# INSTRUCTIONS TO FOLLOW
Starting at the line with "3.2 Network level /AS view for policy control", set down each line of the entries below through the last one, exactly as it stands.

=== SUPPLIED MATERIAL ===

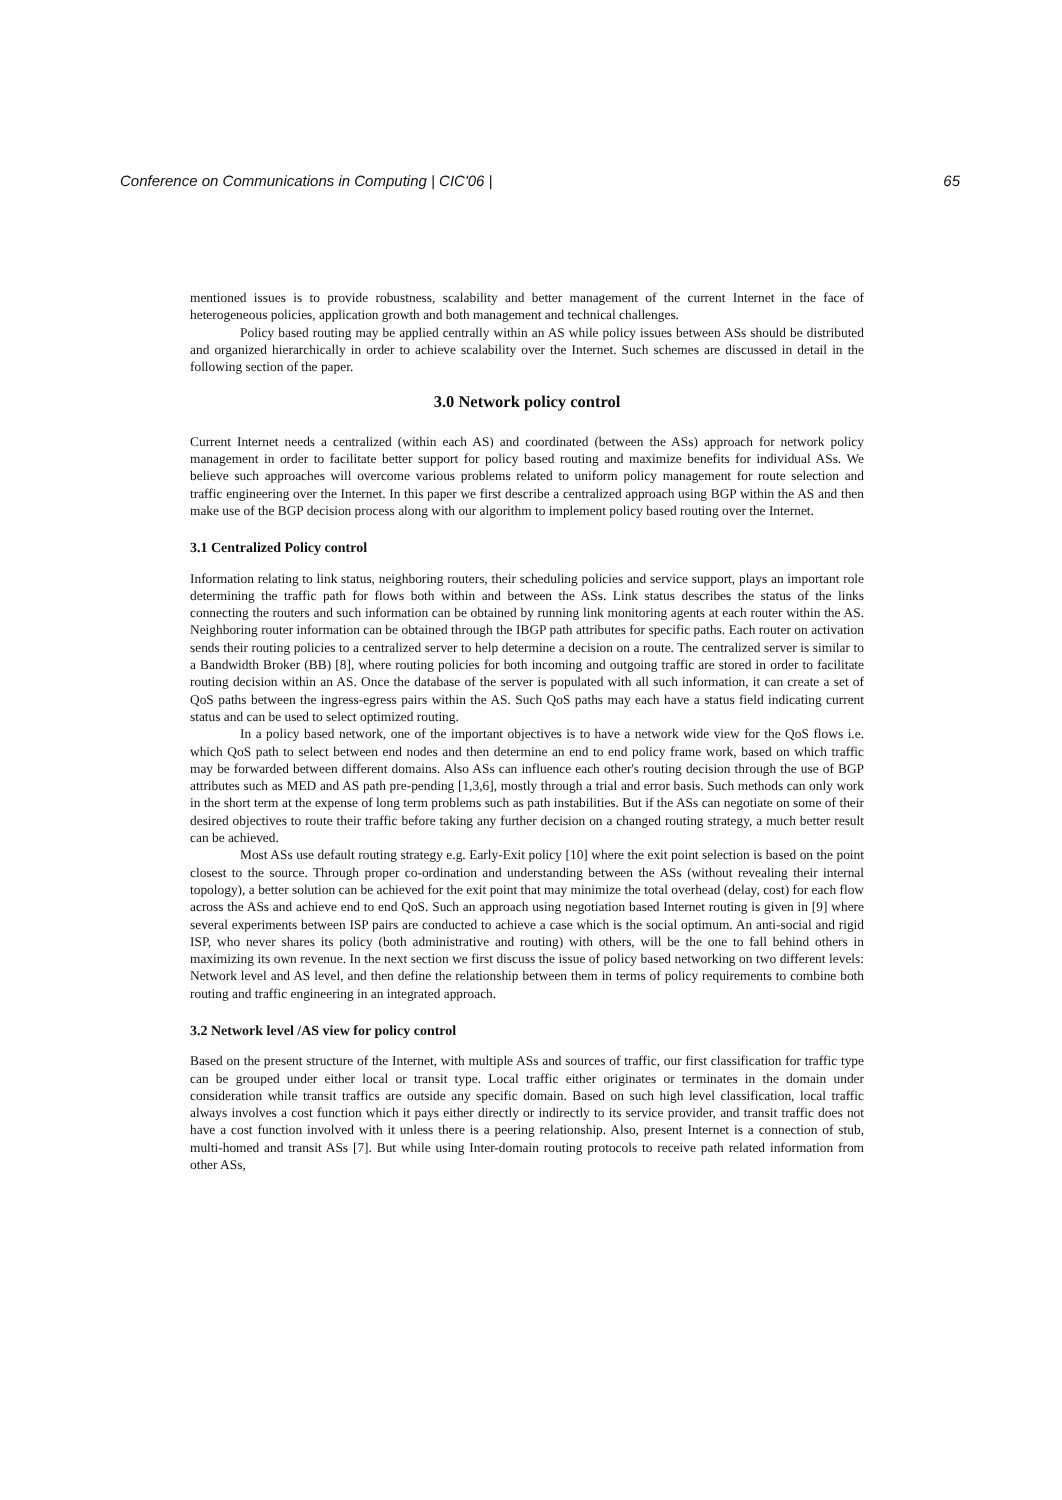Conference on Communications in Computing | CIC'06 | 65
mentioned issues is to provide robustness, scalability and better management of the current Internet in the face of heterogeneous policies, application growth and both management and technical challenges.
Policy based routing may be applied centrally within an AS while policy issues between ASs should be distributed and organized hierarchically in order to achieve scalability over the Internet. Such schemes are discussed in detail in the following section of the paper.
3.0 Network policy control
Current Internet needs a centralized (within each AS) and coordinated (between the ASs) approach for network policy management in order to facilitate better support for policy based routing and maximize benefits for individual ASs. We believe such approaches will overcome various problems related to uniform policy management for route selection and traffic engineering over the Internet. In this paper we first describe a centralized approach using BGP within the AS and then make use of the BGP decision process along with our algorithm to implement policy based routing over the Internet.
3.1 Centralized Policy control
Information relating to link status, neighboring routers, their scheduling policies and service support, plays an important role determining the traffic path for flows both within and between the ASs. Link status describes the status of the links connecting the routers and such information can be obtained by running link monitoring agents at each router within the AS. Neighboring router information can be obtained through the IBGP path attributes for specific paths. Each router on activation sends their routing policies to a centralized server to help determine a decision on a route. The centralized server is similar to a Bandwidth Broker (BB) [8], where routing policies for both incoming and outgoing traffic are stored in order to facilitate routing decision within an AS. Once the database of the server is populated with all such information, it can create a set of QoS paths between the ingress-egress pairs within the AS. Such QoS paths may each have a status field indicating current status and can be used to select optimized routing.
In a policy based network, one of the important objectives is to have a network wide view for the QoS flows i.e. which QoS path to select between end nodes and then determine an end to end policy frame work, based on which traffic may be forwarded between different domains. Also ASs can influence each other's routing decision through the use of BGP attributes such as MED and AS path pre-pending [1,3,6], mostly through a trial and error basis. Such methods can only work in the short term at the expense of long term problems such as path instabilities. But if the ASs can negotiate on some of their desired objectives to route their traffic before taking any further decision on a changed routing strategy, a much better result can be achieved.
Most ASs use default routing strategy e.g. Early-Exit policy [10] where the exit point selection is based on the point closest to the source. Through proper co-ordination and understanding between the ASs (without revealing their internal topology), a better solution can be achieved for the exit point that may minimize the total overhead (delay, cost) for each flow across the ASs and achieve end to end QoS. Such an approach using negotiation based Internet routing is given in [9] where several experiments between ISP pairs are conducted to achieve a case which is the social optimum. An anti-social and rigid ISP, who never shares its policy (both administrative and routing) with others, will be the one to fall behind others in maximizing its own revenue. In the next section we first discuss the issue of policy based networking on two different levels: Network level and AS level, and then define the relationship between them in terms of policy requirements to combine both routing and traffic engineering in an integrated approach.
3.2 Network level /AS view for policy control
Based on the present structure of the Internet, with multiple ASs and sources of traffic, our first classification for traffic type can be grouped under either local or transit type. Local traffic either originates or terminates in the domain under consideration while transit traffics are outside any specific domain. Based on such high level classification, local traffic always involves a cost function which it pays either directly or indirectly to its service provider, and transit traffic does not have a cost function involved with it unless there is a peering relationship. Also, present Internet is a connection of stub, multi-homed and transit ASs [7]. But while using Inter-domain routing protocols to receive path related information from other ASs,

===

# SOLVED PROBLEM
3.2 Network level /AS view for policy control
Based on the present structure of the Internet, with multiple ASs and sources of traffic, our first classification for traffic type can be grouped under either local or transit type. Local traffic either originates or terminates in the domain under consideration while transit traffics are outside any specific domain. Based on such high level classification, local traffic always involves a cost function which it pays either directly or indirectly to its service provider, and transit traffic does not have a cost function involved with it unless there is a peering relationship. Also, present Internet is a connection of stub, multi-homed and transit ASs [7]. But while using Inter-domain routing protocols to receive path related information from other ASs,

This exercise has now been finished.